Wednesday, March 3, 2010

Wednesday, March 3, 2010 (DT 26085)

This puzzle was originally published Friday, November 13, 2009 in The Daily Telegraph

Introduction

Although there are two errors in today's puzzle, not only is their existence fairly evident, but they really didn't seriously impede my progress in solving the puzzle.

I quite enjoyed today's puzzle - feeling like I was clearly on the same wavelength with the setter. I also seem to have found it a bit easier than some of the Brits seem to have rated it - or maybe time just passed quickly because I was enjoying it. I think this is the type of puzzle that one either loves or hates. Those who get the correct solution to the clues will think it is brilliant and those who are unable to solve the clues will think it is atrocious. Count me in the former camp today.

Today's Errors

Two errors in one puzzle - and both, it would almost certainly seem, quite obviously introduced by the editors of the National Post. The puzzle did appear in the UK on Friday the 13th - so perhaps it has carried with it an aura of bad luck.

8a Romanticize about antievolutionary theory of the universe (11)

During its journey across the Atlantic, this clue appears to have opted for a more American look - with disastrous results. The clue, as it originally appeared in the UK, should be:

8a Romanticise about antievolutionary theory of the universe (11)

26d Achievement

The numeration missing from the end should be a dead give-away that this clue has been truncated - although, I admit, my first thought was that it must be some sort of clever one-word & lit. clue. The clue in full is:

26d Achievement of female before lunch? (4)

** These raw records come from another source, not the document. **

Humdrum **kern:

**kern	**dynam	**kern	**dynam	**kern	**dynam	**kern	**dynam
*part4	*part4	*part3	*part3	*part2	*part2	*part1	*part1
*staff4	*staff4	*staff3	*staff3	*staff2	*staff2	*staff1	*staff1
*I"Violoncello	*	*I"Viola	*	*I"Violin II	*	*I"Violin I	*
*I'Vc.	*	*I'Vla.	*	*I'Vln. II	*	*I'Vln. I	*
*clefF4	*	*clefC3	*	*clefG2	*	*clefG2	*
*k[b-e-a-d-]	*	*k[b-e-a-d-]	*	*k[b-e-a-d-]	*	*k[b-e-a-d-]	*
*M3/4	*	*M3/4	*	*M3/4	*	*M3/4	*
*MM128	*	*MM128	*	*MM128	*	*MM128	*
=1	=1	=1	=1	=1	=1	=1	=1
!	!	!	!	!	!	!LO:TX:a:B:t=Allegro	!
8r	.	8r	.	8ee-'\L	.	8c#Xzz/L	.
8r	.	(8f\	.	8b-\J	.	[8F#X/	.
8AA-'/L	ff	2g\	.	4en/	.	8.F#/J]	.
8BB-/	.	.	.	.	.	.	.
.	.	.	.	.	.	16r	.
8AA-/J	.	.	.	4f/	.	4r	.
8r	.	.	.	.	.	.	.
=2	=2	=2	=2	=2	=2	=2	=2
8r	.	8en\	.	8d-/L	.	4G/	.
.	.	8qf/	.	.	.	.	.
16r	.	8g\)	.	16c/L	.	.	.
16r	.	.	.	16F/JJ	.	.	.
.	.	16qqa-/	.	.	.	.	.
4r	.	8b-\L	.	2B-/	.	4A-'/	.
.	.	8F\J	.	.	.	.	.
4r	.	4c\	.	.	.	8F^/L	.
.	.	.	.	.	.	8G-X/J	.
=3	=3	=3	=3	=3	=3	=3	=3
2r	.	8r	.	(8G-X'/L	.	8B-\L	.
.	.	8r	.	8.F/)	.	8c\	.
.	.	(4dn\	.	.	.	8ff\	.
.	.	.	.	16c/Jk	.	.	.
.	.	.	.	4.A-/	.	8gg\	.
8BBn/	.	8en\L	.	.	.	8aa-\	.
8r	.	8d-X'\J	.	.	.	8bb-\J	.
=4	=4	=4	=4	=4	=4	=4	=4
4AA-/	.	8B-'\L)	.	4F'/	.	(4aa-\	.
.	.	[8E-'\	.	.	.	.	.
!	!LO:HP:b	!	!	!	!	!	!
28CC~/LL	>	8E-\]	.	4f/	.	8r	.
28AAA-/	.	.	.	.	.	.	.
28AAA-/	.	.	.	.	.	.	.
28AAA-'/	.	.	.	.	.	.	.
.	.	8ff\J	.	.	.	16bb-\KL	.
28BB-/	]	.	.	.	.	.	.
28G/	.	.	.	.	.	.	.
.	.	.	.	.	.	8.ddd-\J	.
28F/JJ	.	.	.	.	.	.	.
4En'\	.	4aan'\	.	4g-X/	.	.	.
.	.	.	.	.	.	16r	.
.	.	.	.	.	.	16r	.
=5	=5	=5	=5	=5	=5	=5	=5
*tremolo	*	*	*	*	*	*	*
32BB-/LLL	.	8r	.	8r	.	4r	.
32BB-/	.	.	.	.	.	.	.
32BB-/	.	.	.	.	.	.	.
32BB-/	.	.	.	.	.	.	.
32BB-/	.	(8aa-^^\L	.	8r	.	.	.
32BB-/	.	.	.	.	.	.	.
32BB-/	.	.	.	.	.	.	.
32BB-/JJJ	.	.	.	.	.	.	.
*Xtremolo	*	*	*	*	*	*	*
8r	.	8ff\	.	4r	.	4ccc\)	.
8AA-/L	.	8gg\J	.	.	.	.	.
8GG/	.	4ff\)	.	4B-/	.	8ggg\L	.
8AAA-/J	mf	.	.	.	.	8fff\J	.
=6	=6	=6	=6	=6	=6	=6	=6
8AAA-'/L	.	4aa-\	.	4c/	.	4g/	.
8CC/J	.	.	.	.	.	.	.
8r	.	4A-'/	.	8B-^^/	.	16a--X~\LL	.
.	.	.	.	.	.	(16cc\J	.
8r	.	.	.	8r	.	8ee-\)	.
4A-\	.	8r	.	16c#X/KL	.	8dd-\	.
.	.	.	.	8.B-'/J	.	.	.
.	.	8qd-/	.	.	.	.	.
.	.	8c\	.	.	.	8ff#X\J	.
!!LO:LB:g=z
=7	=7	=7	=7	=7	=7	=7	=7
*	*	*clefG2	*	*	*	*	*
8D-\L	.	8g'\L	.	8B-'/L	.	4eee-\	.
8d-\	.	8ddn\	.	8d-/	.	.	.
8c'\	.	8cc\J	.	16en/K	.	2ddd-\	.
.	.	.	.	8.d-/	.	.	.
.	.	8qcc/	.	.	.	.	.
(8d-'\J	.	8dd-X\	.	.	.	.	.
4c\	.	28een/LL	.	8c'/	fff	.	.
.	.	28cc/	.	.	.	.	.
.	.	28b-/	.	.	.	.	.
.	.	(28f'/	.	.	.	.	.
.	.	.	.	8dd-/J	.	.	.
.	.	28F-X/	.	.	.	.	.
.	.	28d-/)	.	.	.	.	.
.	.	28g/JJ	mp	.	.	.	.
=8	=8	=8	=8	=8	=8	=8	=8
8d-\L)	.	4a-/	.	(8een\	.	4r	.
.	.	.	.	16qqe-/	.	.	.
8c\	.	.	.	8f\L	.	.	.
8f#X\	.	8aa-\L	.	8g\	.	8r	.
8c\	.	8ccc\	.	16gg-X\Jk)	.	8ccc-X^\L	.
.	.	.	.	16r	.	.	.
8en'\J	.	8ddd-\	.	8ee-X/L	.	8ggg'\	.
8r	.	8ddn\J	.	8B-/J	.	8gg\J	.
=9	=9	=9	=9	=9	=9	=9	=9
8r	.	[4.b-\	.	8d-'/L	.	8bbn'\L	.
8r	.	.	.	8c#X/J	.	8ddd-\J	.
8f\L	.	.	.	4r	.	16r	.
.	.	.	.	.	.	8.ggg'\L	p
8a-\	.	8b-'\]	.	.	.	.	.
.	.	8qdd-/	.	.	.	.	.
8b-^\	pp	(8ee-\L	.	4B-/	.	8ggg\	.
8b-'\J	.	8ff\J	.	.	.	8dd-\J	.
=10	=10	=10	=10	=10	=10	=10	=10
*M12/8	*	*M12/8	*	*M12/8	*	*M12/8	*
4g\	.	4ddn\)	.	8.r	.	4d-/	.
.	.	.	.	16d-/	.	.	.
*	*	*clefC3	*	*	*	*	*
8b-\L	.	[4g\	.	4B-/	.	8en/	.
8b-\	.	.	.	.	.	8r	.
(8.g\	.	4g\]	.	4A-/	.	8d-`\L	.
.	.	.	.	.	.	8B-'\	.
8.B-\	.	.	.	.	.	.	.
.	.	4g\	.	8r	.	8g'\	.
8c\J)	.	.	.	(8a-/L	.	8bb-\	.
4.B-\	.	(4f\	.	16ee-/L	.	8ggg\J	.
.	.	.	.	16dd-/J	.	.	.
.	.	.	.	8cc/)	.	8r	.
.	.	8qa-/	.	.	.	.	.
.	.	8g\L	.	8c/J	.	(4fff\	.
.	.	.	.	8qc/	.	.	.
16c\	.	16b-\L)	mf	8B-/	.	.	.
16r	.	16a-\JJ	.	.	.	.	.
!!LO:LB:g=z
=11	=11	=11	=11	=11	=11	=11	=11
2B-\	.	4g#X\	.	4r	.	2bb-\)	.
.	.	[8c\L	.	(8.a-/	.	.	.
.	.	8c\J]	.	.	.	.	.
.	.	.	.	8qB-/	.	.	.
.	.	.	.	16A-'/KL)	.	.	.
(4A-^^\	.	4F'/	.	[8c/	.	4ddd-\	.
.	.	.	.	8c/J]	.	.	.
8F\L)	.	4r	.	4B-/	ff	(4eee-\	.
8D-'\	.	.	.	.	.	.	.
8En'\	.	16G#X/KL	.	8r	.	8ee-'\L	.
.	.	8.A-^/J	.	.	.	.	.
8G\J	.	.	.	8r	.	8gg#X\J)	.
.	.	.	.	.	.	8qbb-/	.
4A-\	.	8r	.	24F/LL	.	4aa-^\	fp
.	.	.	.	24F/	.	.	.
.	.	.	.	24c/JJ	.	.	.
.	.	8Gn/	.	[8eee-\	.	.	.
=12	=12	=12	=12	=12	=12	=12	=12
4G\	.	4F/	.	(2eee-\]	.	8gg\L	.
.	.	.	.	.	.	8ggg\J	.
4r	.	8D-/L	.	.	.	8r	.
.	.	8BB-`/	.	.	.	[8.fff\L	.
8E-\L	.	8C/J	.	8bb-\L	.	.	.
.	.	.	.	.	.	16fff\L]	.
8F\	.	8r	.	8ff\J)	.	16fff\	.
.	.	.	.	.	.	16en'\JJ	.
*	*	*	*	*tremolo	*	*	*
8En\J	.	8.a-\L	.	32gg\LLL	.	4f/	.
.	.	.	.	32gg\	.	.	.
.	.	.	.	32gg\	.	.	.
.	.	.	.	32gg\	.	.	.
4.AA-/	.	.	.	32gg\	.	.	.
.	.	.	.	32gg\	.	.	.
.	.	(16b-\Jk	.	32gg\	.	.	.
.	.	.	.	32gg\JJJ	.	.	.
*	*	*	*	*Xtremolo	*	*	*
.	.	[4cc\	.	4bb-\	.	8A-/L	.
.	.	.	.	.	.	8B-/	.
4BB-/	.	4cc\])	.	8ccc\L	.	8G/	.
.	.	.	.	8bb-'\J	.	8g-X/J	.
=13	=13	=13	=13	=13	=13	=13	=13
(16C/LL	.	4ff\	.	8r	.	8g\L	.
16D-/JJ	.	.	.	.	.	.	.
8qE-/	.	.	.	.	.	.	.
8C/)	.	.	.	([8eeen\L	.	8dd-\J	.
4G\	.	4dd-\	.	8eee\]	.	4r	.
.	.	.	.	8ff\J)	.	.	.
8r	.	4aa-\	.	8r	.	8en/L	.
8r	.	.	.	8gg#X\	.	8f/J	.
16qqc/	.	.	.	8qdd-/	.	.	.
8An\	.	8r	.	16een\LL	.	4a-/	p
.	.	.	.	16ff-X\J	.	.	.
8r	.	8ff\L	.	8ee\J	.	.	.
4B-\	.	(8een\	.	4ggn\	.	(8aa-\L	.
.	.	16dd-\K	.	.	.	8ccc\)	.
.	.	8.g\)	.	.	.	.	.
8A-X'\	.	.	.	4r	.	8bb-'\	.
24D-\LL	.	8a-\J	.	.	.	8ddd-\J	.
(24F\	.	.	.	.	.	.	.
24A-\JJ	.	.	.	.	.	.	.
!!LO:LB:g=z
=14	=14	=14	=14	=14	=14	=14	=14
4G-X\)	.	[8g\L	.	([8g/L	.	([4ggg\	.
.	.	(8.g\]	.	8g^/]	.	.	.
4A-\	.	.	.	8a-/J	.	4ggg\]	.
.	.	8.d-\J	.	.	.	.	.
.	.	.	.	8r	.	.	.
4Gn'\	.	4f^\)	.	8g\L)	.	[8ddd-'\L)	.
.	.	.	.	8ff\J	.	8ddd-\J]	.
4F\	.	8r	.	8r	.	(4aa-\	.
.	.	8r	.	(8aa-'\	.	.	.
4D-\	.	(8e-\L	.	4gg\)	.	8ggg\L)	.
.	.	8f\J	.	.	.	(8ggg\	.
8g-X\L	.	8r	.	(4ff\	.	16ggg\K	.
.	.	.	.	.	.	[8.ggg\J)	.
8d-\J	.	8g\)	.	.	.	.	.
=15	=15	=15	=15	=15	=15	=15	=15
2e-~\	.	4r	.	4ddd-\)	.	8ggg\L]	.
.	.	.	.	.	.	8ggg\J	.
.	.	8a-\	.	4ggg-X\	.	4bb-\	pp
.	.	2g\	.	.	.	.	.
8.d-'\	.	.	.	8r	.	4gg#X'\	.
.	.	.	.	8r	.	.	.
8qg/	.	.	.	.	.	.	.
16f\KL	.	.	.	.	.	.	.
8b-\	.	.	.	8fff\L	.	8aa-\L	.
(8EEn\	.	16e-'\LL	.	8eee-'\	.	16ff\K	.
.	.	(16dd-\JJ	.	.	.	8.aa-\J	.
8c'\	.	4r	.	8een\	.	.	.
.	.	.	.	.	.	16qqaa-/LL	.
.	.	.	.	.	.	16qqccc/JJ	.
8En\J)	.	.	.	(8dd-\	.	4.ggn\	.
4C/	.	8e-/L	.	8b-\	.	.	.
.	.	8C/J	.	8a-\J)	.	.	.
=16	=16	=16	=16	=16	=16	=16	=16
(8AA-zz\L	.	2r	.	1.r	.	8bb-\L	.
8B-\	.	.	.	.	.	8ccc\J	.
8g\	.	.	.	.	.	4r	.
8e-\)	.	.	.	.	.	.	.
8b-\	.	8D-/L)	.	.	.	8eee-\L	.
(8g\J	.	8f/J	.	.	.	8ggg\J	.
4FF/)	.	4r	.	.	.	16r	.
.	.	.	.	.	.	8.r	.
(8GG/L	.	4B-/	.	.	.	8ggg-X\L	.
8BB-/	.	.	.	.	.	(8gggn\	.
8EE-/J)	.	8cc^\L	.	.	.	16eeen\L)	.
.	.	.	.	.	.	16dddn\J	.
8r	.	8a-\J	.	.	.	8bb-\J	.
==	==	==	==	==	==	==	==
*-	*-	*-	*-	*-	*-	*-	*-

This error reminds me of a report that I once read concerning frequent instances of truncated articles in newspapers. The item concluded along the lines of "In response to reader criticism, one editor stated that his paper was addressing this problem by taking steps to".

Today's Glossary

Some possibly unfamiliar abbreviations, people, places, words and expressions used in today's puzzle

maiden (abbreviation M) - noun 3 (also maiden over) Cricket an over in which no runs are scored.

masher - Etymology 2 noun 2. a fashionable man, a dandy, a fop

slag - verb 2 (often slag off) Brit. informal criticize abusively

smasher - noun 2 Brit. informal a very attractive or impressive person or thing

Territorial Army (abbreviation TA) - noun in the UK: a fully trained volunteer force intended to provide back-up to the regular army in cases of emergency.

tosh - noun Brit. informal rubbish; nonsense

Today's Links

Gazza's review of today's puzzle may be found at Big Dave's Telegraph Crossword Blog [DT 26085].

In case you are wondering, the yawning man illustrating clue 19a in Gazza's review is (I believe) Boris Johnson, mayor of London, England.

Commentary on Today's Puzzle

23a Take out love maiden with oomph (4)

I (as did at least one visitor to Big Dave's site) would take issue with OMIT meaning "take out". I am quite sure it means "leave out".

27a Stylish fellow given payment, a paltry amount (11)

A visitor to Big Dave's site points out that "paltry" sounds like poultry (perhaps more or less so, depending on the accent of the speaker) which adds a further dimension to this clue.

Signing off for today - Falcon

1 comment:

  1. Yes, it's Boris - almost certainly snapped yawning at the wrong moment. And 23 does push things a bit far with "omit" for the sake of the surface.